“Podemos estar fazendo história aqui hoje”, disse o apresentador John Donvan antes de mostrar à plateia que lotava um pequeno auditório no centro de convenções Moscone, em San Francisco, as estrelas da noite: Harish Natarajan, campeão mundial de debates, e o Project Debater, uma máquina dotada de inteligência artificial desenvolvida pela IBM para debater temas complexos com seres humanos. Na pauta, uma discussão sobre a concessão de subsídios públicos para ampliar o acesso de alunos à pré-escola.

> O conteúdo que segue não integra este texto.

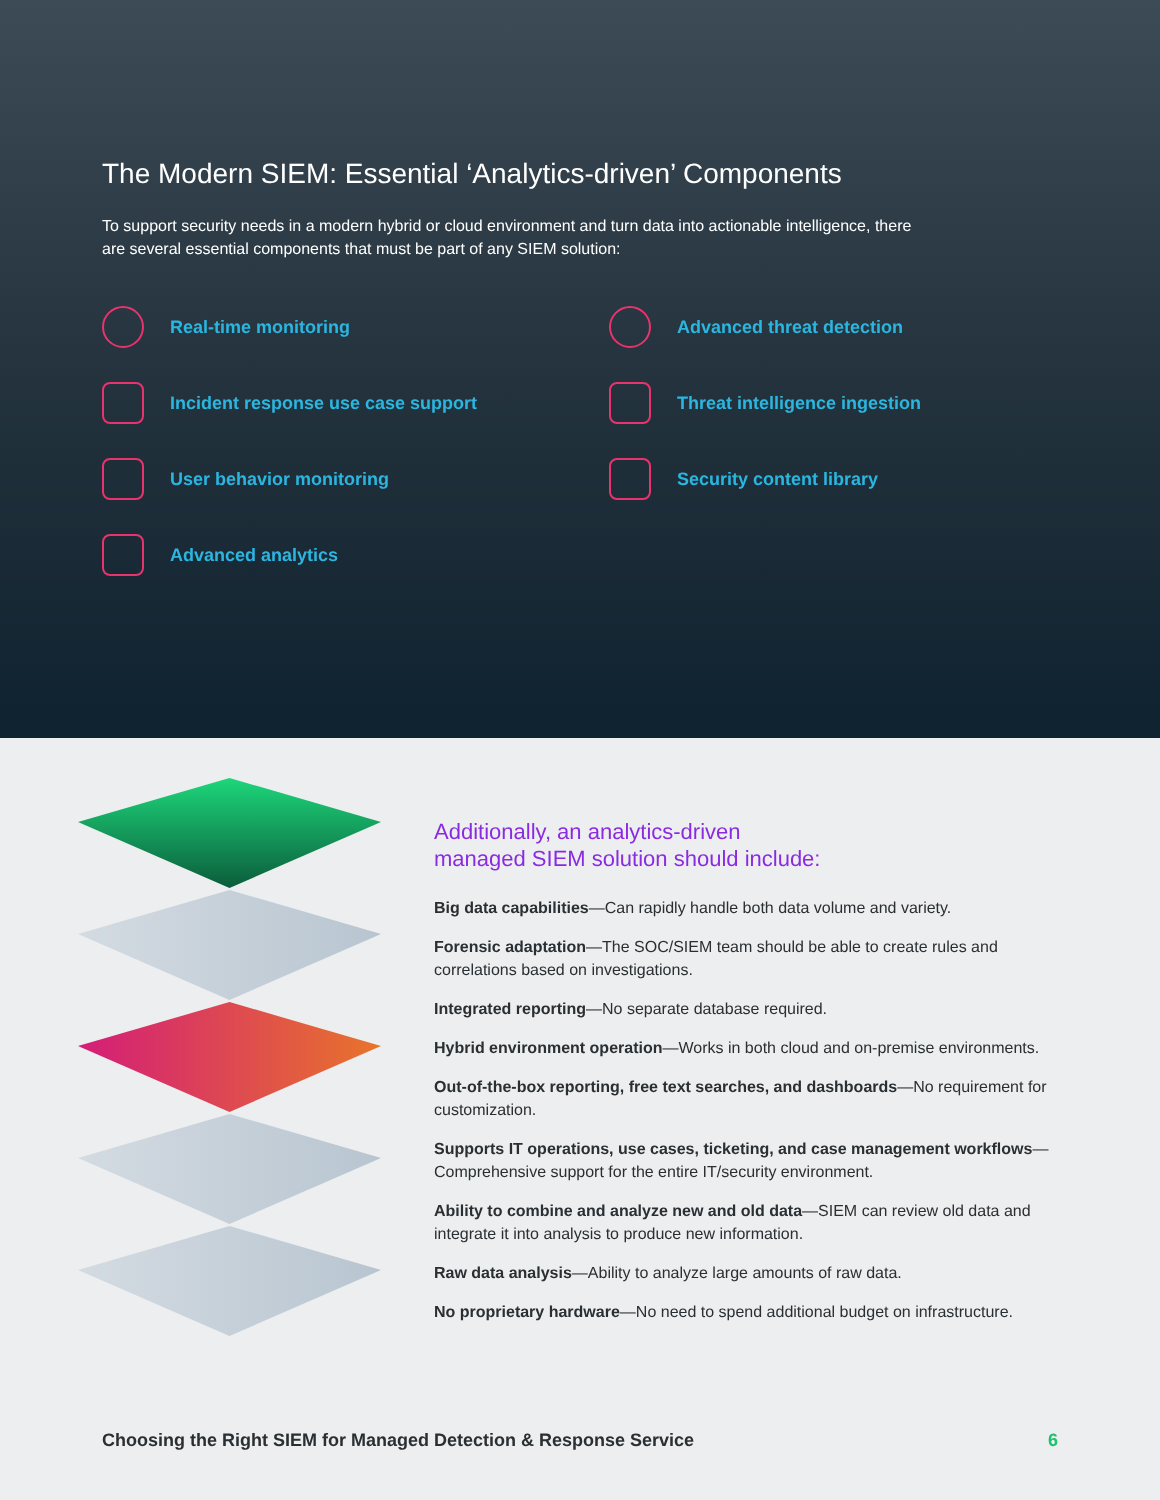The Modern SIEM: Essential ‘Analytics-driven’ Components
To support security needs in a modern hybrid or cloud environment and turn data into actionable intelligence, there are several essential components that must be part of any SIEM solution:
Real-time monitoring
Advanced threat detection
Incident response use case support
Threat intelligence ingestion
User behavior monitoring
Security content library
Advanced analytics
Additionally, an analytics-driven
managed SIEM solution should include:
Big data capabilities—Can rapidly handle both data volume and variety.
Forensic adaptation—The SOC/SIEM team should be able to create rules and correlations based on investigations.
Integrated reporting—No separate database required.
Hybrid environment operation—Works in both cloud and on-premise environments.
Out-of-the-box reporting, free text searches, and dashboards—No requirement for customization.
Supports IT operations, use cases, ticketing, and case management workflows—Comprehensive support for the entire IT/security environment.
Ability to combine and analyze new and old data—SIEM can review old data and integrate it into analysis to produce new information.
Raw data analysis—Ability to analyze large amounts of raw data.
No proprietary hardware—No need to spend additional budget on infrastructure.
Choosing the Right SIEM for Managed Detection & Response Service 6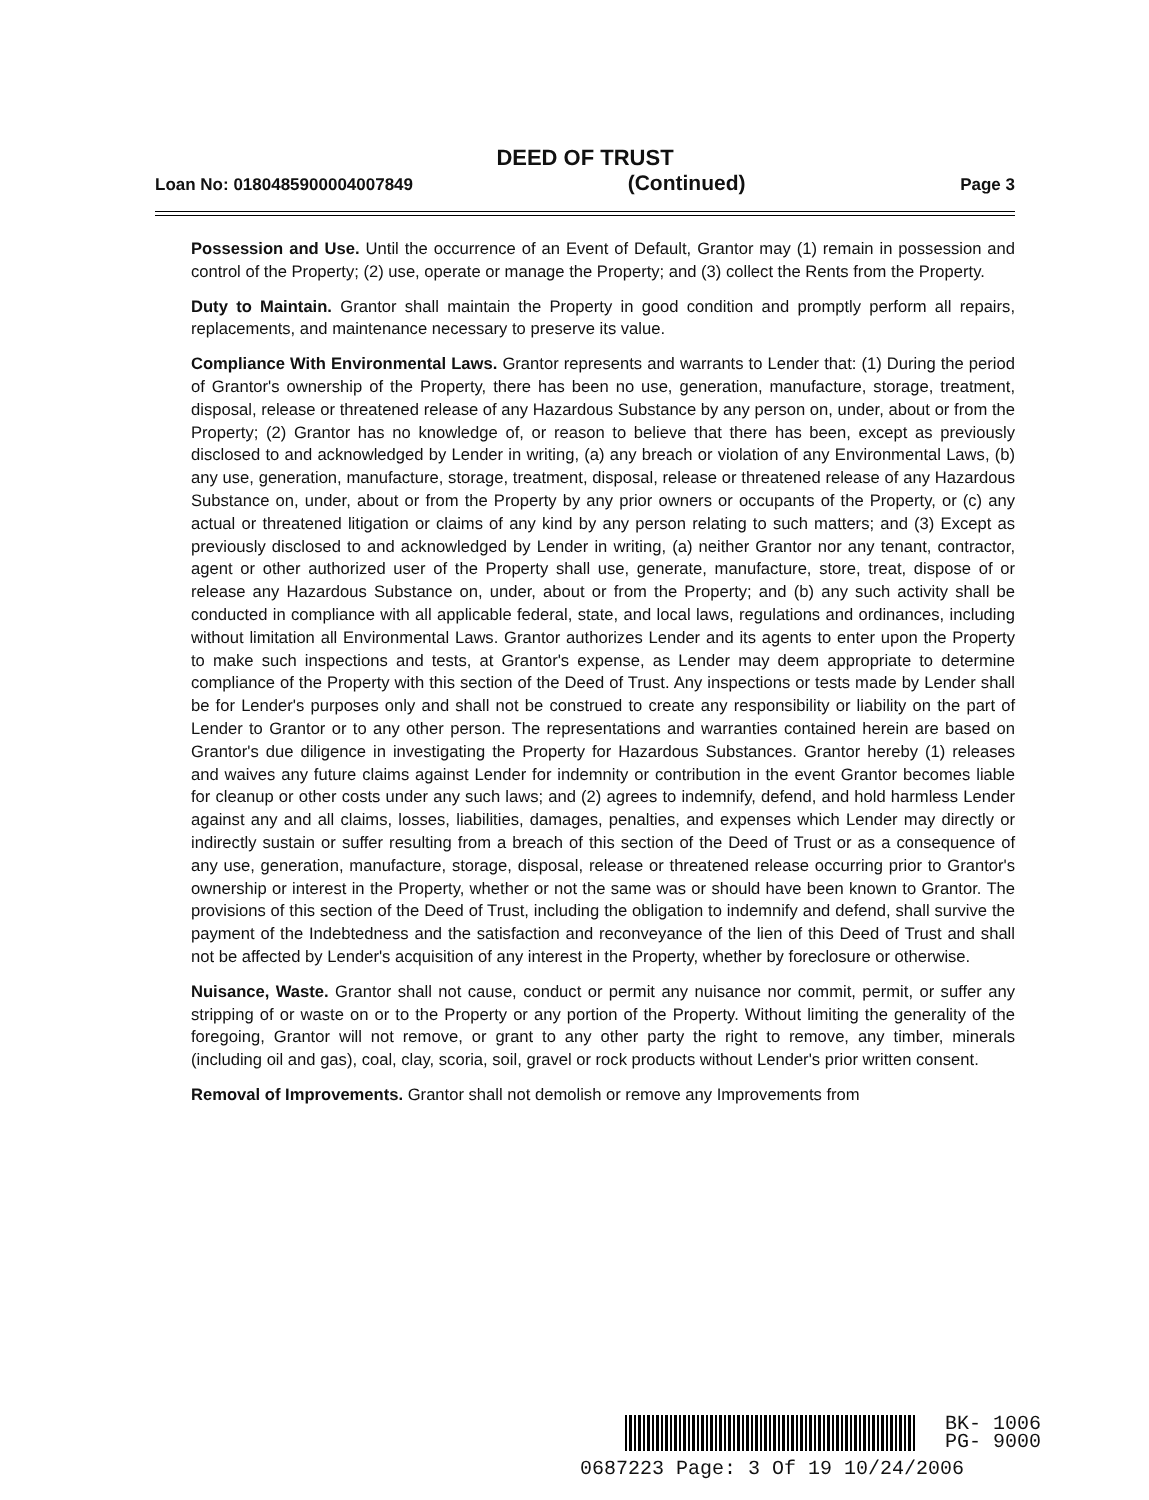DEED OF TRUST
Loan No: 0180485900004007849 (Continued) Page 3
Possession and Use. Until the occurrence of an Event of Default, Grantor may (1) remain in possession and control of the Property; (2) use, operate or manage the Property; and (3) collect the Rents from the Property.
Duty to Maintain. Grantor shall maintain the Property in good condition and promptly perform all repairs, replacements, and maintenance necessary to preserve its value.
Compliance With Environmental Laws. Grantor represents and warrants to Lender that: (1) During the period of Grantor's ownership of the Property, there has been no use, generation, manufacture, storage, treatment, disposal, release or threatened release of any Hazardous Substance by any person on, under, about or from the Property; (2) Grantor has no knowledge of, or reason to believe that there has been, except as previously disclosed to and acknowledged by Lender in writing, (a) any breach or violation of any Environmental Laws, (b) any use, generation, manufacture, storage, treatment, disposal, release or threatened release of any Hazardous Substance on, under, about or from the Property by any prior owners or occupants of the Property, or (c) any actual or threatened litigation or claims of any kind by any person relating to such matters; and (3) Except as previously disclosed to and acknowledged by Lender in writing, (a) neither Grantor nor any tenant, contractor, agent or other authorized user of the Property shall use, generate, manufacture, store, treat, dispose of or release any Hazardous Substance on, under, about or from the Property; and (b) any such activity shall be conducted in compliance with all applicable federal, state, and local laws, regulations and ordinances, including without limitation all Environmental Laws. Grantor authorizes Lender and its agents to enter upon the Property to make such inspections and tests, at Grantor's expense, as Lender may deem appropriate to determine compliance of the Property with this section of the Deed of Trust. Any inspections or tests made by Lender shall be for Lender's purposes only and shall not be construed to create any responsibility or liability on the part of Lender to Grantor or to any other person. The representations and warranties contained herein are based on Grantor's due diligence in investigating the Property for Hazardous Substances. Grantor hereby (1) releases and waives any future claims against Lender for indemnity or contribution in the event Grantor becomes liable for cleanup or other costs under any such laws; and (2) agrees to indemnify, defend, and hold harmless Lender against any and all claims, losses, liabilities, damages, penalties, and expenses which Lender may directly or indirectly sustain or suffer resulting from a breach of this section of the Deed of Trust or as a consequence of any use, generation, manufacture, storage, disposal, release or threatened release occurring prior to Grantor's ownership or interest in the Property, whether or not the same was or should have been known to Grantor. The provisions of this section of the Deed of Trust, including the obligation to indemnify and defend, shall survive the payment of the Indebtedness and the satisfaction and reconveyance of the lien of this Deed of Trust and shall not be affected by Lender's acquisition of any interest in the Property, whether by foreclosure or otherwise.
Nuisance, Waste. Grantor shall not cause, conduct or permit any nuisance nor commit, permit, or suffer any stripping of or waste on or to the Property or any portion of the Property. Without limiting the generality of the foregoing, Grantor will not remove, or grant to any other party the right to remove, any timber, minerals (including oil and gas), coal, clay, scoria, soil, gravel or rock products without Lender's prior written consent.
Removal of Improvements. Grantor shall not demolish or remove any Improvements from
BK- 1006
PG- 9000
0687223 Page: 3 Of 19 10/24/2006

E, ontem, no mais recente capítulo da medição de forças entre homem e máquina, esta levou a pior. Advogando contra a concessão dos subsídios, Natarajan foi capaz de convencer mais gente a mudar de opinião com seus argumentos, do que a máquina.
Os contrários ao subsídio eram 13% do público no início do debate, que também foi acompanhado por internautas. Este percentual subiu para 30% no final da discussão. O grupo que era a favor dos subsídios, 79% das pessoas no início da discussão, encolheu para 62% ao final. A fatia de neutros, de 8%, não mudou.
A máquina, no entanto, foi reconhecida pela audiência como tendo sido capaz de trazer mais informações que ajudaram no entendimento do assunto do que seu adversário.
Com uma voz feminina e defendendo a concessão de subsídios, a máquina usou como principal argumento o seguinte: não se trata apenas de uma questão financeira, mas há também os fatores político e moral para os seres humanos. Ela impressionou a plateia ao formular argumentos complexos para justificar sua posição e citou diversos estudos que relacionam o acesso à pré-escola à queda na violência e na pobreza.
Em sua fala de apresentação, a máquina – na verdade, um sofware que roda na nuvem computacional – chegou até a sugerir o que poderia vir a ser uma linha de raciocínio de seu oponente: que os subsídios para a pré-escola tiram de outras áreas recursos que poderiam render maior impacto. O que de fato aconteceu. “Ela foi encantadora e humana”, avaliou Donvan.
Os competidores só ficaram sabendo do assunto que seria debatido 15 minutos antes do início da disputa e foi esse o tempo que tiveram para se preparar. O Project Debater não pôde fazer consultas a bases de dados na internet durante a disputa. Seu único subsídio foi um repertório de 10 bilhões de frases que seu sistema deveria julgar como combinar de forma a construir sua linha de raciocínio, depois de ouvir os pontos apresentados por Natarajan. O debate durou cerca de 40 minutos.
Para Noam Slonim, pesquisador do laboratório da IBM em Haifa (Israel) e um dos responsáveis pelo projeto, um aspecto que chamou a atenção foi o fato do software de inteligência artificial ter se mantido aderente ao tema proposto durante todo o debate. Segundo ele, em testes anteriores, a máquina mudou de assunto algumas vezes e não foi capaz de retornar ao tema original mesmo com intervenções do mediador.
O evento de ontem – acompanhado por uma sorridente Ginni Rometty, a CEO da IBM – mostrou a terceira grande disputa pública entre humanos e máquinas promovidas pela IBM nas últimas duas décadas. Na mais famosa, em 1997, o computador Deep Blue derrotou o então campeão mundial de xadrez, Garry Kasparov. Em 2011, o Watson venceu jogadores humanos no programa de perguntas e respostas Jeopardy.
A inteligência artificial é uma das tecnologias estratégicas para a IBM, junto com a computação em nuvem, a análise de dados e a segurança digital. Estes temas estão sendo abordados nesta semana no evento anual da empresa, o Think, em San Francisco.
Apresentado publicamente pela primeira vez em junho do ano passado, o Project Debater começou a tomar forma logo após partida de Jeopardy vencida pelo Watson. “Recebemos um e-mail perguntando qual poderia ser o próximo passo do desenvolvimento da inteligência artificial. Depois de conversar com um dos meus colegas, enviamos uma apresentação de uma página sugerindo a criação de um sistema que pudesse debater com humanos. O projeto foi aprovado um ano depois e uma equipe vem trabalhando dedicada a isso desde então”, disse Slonim.
Perguntado sobre quanto tempo seria necessário para que a tecnologia fosse capaz de derrotar um humano, ele disse que isso poderia vir a acontecer caso se optasse por fazer um investimento nesse sentido. Mas minimizou essa possibilidade. “Estamos no momento em que a questão é colocar humanos e máquinas para trabalharem juntos”, disse. Natarajan seguiu na mesma linha afirmando que a combinação de forças pode ter um resultado “poderoso” nas tomadas de decisão.